# R.I.P Gary



## andy2086 (Dec 26, 2008)

He may not have been much to some people, but at 8yrs old I think he'd had a good life. Great to watch & care for, sorry it came to an end. R.I.P Gary the giant african land snail


----------



## Joe1507 (Aug 11, 2008)

Awwwwr sorry for your loss
How did it die?


----------



## miss_rawr (Mar 18, 2009)

RIP gary =(
xxx


----------



## andy2086 (Dec 26, 2008)

Joe1507 said:


> Awwwwr sorry for your loss
> How did it die?


I'd noticed he hadn't been eating his cucumber & lettuce recently & was becoming lethargic & not really moving around in the tank. I've never had a snail have a problem so I think it was just old age, he's the last of the very 1st 3 that I got about 8yrs ago. I think that's old for a snail (unless I'm wrong obviously!)

Eating his cuttlefish (or pretending to surf!);


----------



## diamondlil (May 7, 2008)

Sorry for your loss, RIP Gary


----------



## miss_rawr (Mar 18, 2009)

he is so pretending to surf! no doubt about it!


----------



## andy2086 (Dec 26, 2008)

Thanks everyone! He may now be gone but not forgotten


----------



## LiddleTina (Feb 10, 2008)

Aw bless him.
RIP Gary...x


----------



## RepBex (Jan 17, 2008)

Sorry for your Loss RIP Gary 

My Snail Only Lived 6 Years that is the normal for them you did a very good job you should be proud  

RIP little Guy


----------



## snaillover (May 7, 2009)

hi, sorry for your loss.

Saved entries

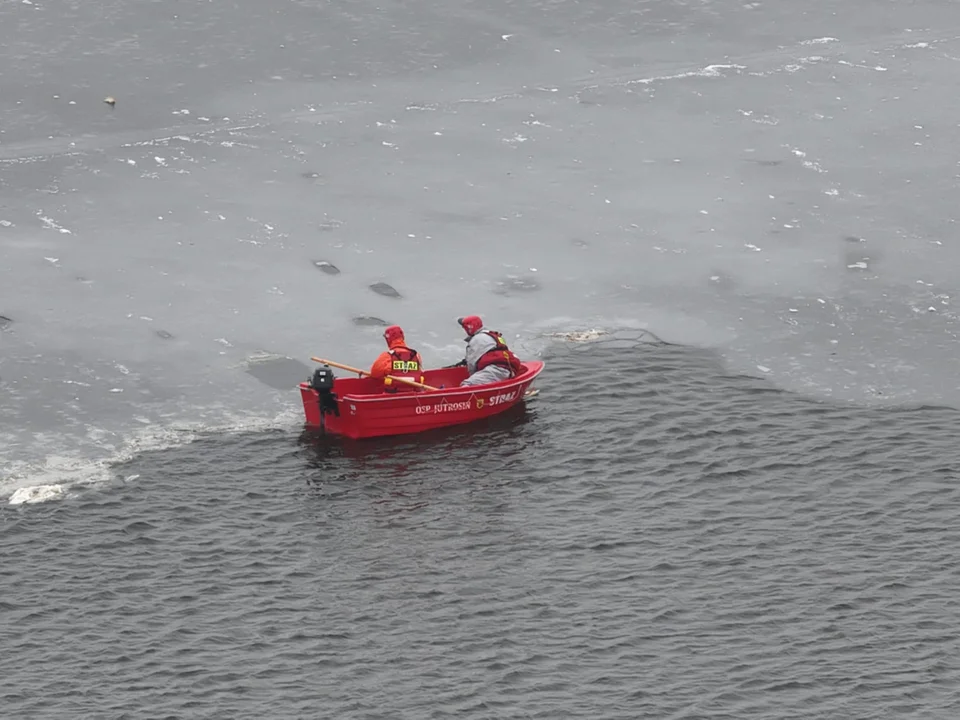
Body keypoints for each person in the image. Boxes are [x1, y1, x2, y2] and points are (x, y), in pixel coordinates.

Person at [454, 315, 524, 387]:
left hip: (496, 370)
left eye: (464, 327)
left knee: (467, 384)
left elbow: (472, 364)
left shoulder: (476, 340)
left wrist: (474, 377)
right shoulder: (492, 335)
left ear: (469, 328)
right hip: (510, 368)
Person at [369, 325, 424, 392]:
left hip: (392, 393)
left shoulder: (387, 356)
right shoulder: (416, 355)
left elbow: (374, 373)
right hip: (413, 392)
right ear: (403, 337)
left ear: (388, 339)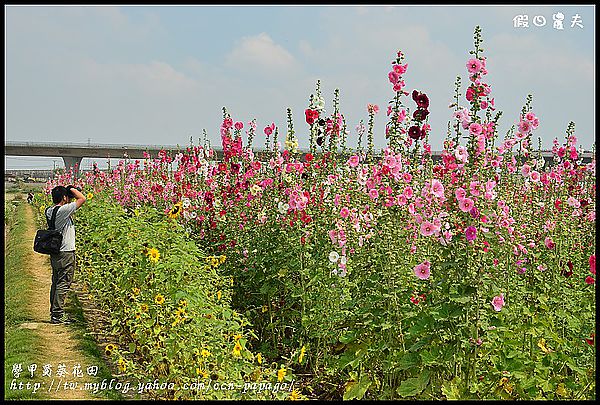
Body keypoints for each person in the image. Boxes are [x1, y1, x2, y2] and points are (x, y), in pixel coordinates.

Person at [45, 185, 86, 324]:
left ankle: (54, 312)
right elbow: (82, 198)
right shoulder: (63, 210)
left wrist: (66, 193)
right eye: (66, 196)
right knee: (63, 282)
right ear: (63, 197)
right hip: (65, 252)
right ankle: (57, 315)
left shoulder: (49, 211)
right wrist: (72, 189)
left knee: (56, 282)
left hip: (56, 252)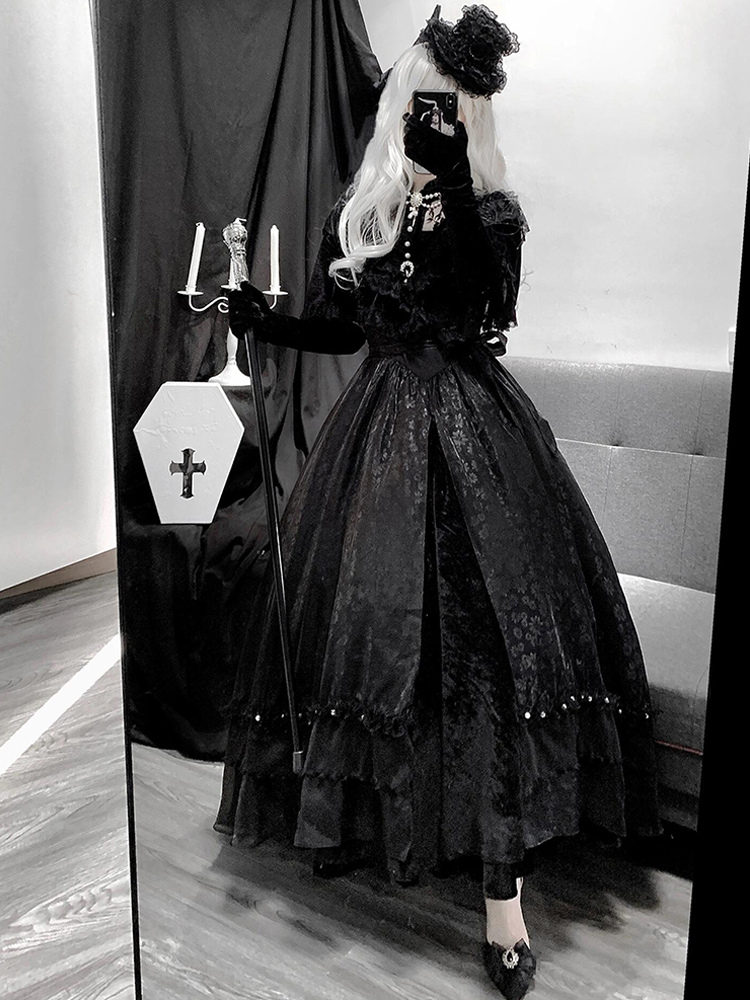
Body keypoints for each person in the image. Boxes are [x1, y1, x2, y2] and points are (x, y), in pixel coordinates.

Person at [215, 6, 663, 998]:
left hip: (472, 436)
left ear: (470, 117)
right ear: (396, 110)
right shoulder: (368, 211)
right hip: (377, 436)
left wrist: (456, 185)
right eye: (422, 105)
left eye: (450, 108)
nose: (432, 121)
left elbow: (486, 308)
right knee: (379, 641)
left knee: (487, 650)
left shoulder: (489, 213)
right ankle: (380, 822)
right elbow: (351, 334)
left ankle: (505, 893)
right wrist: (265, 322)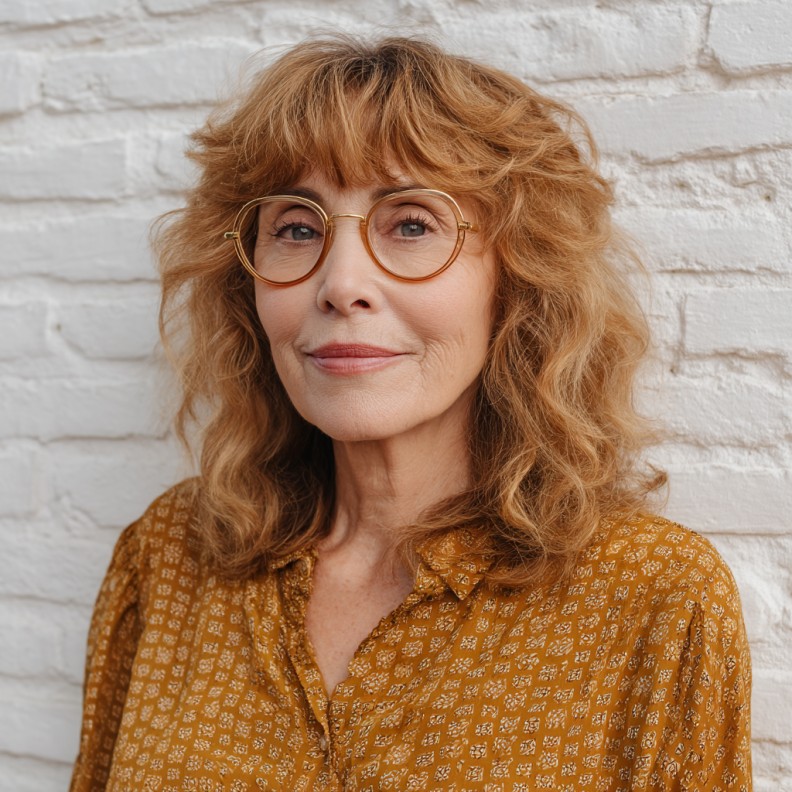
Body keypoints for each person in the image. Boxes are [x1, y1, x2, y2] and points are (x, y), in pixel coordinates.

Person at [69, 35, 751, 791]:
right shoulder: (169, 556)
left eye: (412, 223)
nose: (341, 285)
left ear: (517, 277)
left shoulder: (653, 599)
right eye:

* [Exercise]
Please name the foods Gary had stopped eating, according to the forum thread. The records stand apart from the forum thread.

* [Solution for this problem]
Cucumber and lettuce.